I mean in the amount of energy it has and in its size. That which is observable is apparently only a sub-universe. It seems to be limited only by physical laws, but even those laws could be different in other sub-universes.
I don't know about any differences. Particle physicists don't have much of an opinion on gravity and on uniting gravity with the other forces.
A proton and neutron can still have three quarks each with some of them being matter quarks and others being antimatter quarks. The strong and weak forces can be manifestations of gravity and electromagnetism at short scales, and electromagnetism could be a manifestation of gravity and anti-gravity, but particle physicists generally do not concern themselves with such ideas.

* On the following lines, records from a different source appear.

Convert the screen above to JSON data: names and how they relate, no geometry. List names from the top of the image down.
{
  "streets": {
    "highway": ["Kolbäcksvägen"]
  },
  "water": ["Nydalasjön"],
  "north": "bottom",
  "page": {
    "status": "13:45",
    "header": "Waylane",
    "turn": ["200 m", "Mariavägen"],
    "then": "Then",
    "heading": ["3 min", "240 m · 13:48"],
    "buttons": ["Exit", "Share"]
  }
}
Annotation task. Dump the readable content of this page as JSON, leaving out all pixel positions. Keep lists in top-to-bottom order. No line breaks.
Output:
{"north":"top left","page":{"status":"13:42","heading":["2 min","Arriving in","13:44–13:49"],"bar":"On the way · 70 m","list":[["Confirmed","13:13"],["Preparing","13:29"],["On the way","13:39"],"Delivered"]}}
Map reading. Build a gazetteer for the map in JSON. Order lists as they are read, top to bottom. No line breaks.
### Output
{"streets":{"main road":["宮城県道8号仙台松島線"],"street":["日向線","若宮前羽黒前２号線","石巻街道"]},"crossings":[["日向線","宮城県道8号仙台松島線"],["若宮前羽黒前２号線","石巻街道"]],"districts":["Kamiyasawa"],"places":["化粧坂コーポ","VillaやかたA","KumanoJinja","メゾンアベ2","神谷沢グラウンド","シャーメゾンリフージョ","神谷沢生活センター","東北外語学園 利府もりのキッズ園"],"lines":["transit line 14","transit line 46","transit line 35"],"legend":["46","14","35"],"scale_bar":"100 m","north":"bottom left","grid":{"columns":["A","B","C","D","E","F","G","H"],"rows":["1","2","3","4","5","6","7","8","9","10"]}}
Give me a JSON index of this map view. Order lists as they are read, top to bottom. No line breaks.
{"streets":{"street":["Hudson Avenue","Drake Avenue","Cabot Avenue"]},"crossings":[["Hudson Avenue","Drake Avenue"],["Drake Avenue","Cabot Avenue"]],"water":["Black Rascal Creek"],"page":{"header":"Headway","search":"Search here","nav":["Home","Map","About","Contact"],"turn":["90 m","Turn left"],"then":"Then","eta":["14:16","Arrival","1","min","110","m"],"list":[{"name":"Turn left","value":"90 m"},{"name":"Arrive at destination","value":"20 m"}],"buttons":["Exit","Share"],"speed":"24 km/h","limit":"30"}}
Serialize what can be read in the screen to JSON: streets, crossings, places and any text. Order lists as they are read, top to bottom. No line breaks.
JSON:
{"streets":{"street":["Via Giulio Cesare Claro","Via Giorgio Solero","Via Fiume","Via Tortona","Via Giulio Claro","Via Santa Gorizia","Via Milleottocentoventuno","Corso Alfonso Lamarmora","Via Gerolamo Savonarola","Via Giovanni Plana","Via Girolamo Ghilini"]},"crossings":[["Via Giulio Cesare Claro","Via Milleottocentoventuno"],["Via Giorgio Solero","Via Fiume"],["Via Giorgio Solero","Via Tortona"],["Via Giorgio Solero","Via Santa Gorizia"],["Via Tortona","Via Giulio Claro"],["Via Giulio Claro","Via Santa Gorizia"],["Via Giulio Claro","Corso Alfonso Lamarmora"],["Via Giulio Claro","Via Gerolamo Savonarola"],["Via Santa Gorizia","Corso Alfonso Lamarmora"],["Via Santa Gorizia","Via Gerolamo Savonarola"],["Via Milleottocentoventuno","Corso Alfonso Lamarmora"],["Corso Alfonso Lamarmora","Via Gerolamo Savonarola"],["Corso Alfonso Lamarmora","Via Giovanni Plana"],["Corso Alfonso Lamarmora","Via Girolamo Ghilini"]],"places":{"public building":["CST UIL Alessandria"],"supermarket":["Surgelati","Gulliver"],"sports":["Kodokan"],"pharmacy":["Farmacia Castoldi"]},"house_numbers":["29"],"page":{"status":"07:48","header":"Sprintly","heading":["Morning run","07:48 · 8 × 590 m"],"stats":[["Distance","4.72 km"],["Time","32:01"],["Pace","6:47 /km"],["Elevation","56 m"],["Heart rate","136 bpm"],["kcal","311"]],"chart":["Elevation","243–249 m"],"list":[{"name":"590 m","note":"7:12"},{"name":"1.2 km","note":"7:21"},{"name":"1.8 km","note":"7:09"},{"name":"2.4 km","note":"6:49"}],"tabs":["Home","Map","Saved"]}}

The Dirac sea is a theoretical model of the vacuum as an infinite sea of particles possessing negative energy. It was invented by the British physicist Paul Dirac in 1930 to explain the anomalous negative-energy quantum states predicted by the Dirac equation for relativistic electrons. The positron, the antimatter counterpart of the electron, was originally conceived of as a hole in the Dirac sea, well before its experimental discovery in 1932. Dirac, Einstein and others recognised that it is related to the 'metaphysical' aether [1]:
... with the new theory of electrodynamics we are rather forced to have an aether. - P.A.M. Dirac, Is There An Aether?, Nature, v.168, 1951, p.906.